### What to produce:
In the passage below about the fight near the windows, what color is the lightsaber?

Most of the fight between Ian Mc Diarmid and Samuel L. Jackson takes place near windows, with visible traffic moving along without a care in the world. Especially after the window is broken you've got the purple lightsaber and the lightning which must surely be visible to passersby, yet they just keep on moving: No one stops to rubberneck. Then we see the Jedi Master get electrocuted and defenestrated with a good bit of horizontal movement toward the traffic lanes, yet traffic just keeps moving along, nothing to see here. Nobody seems to do anything about the witnesses, not even Sidious himself. Why didn't anybody rubberneck and even though I'm sure the location of the Chancellor's suite in the building is top secret (though people knew what building he was in) why didn't any of those passersby put two and two together with what they witnessed and Palpatine's Declaration of a New Order?

### Data listing:
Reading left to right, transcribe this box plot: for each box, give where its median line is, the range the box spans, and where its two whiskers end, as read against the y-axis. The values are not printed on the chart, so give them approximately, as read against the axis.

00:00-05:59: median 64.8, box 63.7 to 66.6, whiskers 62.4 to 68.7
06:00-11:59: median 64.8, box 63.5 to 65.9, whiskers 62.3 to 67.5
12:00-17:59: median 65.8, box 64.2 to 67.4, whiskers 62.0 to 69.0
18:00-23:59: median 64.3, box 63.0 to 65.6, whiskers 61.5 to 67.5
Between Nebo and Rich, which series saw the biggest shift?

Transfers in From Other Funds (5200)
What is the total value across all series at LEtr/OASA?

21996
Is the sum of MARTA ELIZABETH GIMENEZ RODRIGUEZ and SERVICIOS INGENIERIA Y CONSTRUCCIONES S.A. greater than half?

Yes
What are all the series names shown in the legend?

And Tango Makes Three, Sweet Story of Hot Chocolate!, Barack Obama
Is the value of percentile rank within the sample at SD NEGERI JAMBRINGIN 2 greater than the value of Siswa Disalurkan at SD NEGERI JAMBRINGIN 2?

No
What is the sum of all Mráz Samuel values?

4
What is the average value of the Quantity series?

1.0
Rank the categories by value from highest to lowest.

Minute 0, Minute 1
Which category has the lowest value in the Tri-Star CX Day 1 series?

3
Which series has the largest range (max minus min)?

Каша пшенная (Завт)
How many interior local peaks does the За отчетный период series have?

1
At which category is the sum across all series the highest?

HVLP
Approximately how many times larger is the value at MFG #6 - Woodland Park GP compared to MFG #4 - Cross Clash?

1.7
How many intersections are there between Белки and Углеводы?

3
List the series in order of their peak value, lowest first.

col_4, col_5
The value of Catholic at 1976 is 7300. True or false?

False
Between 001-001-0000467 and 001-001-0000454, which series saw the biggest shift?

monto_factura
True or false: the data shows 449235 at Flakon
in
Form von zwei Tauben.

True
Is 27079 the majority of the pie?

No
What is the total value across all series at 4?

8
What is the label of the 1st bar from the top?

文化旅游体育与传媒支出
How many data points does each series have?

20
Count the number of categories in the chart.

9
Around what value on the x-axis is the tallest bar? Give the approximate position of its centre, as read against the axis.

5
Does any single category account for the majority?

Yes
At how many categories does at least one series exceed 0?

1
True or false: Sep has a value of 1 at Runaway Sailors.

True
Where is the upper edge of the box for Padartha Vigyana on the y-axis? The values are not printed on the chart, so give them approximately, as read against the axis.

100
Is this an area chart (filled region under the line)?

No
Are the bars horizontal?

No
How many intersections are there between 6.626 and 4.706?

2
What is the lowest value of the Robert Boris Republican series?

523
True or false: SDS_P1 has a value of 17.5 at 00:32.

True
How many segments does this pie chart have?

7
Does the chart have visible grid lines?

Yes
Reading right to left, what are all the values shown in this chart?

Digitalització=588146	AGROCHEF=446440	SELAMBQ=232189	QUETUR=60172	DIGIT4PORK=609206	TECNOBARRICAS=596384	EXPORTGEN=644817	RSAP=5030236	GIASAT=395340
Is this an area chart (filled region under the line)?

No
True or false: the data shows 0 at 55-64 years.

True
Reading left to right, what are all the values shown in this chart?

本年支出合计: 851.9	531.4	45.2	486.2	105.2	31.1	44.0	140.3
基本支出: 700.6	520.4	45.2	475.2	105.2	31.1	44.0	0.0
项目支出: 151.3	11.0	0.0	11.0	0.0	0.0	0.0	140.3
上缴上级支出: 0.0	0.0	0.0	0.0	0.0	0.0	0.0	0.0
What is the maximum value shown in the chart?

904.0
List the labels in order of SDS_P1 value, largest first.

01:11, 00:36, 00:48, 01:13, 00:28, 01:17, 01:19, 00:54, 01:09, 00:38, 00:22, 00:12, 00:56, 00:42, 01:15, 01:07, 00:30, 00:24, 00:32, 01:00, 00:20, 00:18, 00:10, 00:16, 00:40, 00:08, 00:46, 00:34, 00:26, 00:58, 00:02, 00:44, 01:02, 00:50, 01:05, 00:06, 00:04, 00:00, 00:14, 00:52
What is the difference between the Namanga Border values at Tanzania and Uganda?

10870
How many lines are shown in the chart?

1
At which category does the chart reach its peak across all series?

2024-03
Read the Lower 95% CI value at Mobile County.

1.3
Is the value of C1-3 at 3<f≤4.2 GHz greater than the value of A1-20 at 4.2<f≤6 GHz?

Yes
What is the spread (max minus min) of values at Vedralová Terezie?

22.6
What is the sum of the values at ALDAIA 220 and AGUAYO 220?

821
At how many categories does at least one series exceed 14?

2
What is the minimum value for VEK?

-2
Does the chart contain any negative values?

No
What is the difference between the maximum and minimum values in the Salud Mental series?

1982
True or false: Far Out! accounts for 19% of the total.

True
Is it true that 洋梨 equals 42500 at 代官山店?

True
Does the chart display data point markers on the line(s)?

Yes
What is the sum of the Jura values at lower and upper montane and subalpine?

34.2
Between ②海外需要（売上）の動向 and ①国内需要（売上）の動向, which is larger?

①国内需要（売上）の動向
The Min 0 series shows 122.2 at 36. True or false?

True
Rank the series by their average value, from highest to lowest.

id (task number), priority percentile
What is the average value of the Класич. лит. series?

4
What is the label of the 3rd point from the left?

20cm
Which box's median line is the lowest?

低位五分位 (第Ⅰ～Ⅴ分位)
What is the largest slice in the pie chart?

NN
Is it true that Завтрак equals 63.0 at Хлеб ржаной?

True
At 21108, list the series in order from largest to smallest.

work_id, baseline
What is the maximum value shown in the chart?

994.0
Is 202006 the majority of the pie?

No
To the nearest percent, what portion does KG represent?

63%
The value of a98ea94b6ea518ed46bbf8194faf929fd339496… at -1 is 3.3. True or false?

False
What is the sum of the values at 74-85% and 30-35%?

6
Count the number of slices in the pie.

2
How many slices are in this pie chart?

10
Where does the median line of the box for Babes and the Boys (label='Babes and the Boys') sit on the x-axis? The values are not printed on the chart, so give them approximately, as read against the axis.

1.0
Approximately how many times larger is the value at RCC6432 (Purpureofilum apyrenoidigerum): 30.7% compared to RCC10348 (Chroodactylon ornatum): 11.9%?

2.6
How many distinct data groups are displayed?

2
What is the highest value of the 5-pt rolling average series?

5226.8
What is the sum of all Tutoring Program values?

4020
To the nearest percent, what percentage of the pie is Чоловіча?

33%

### Exercise solution:
Purple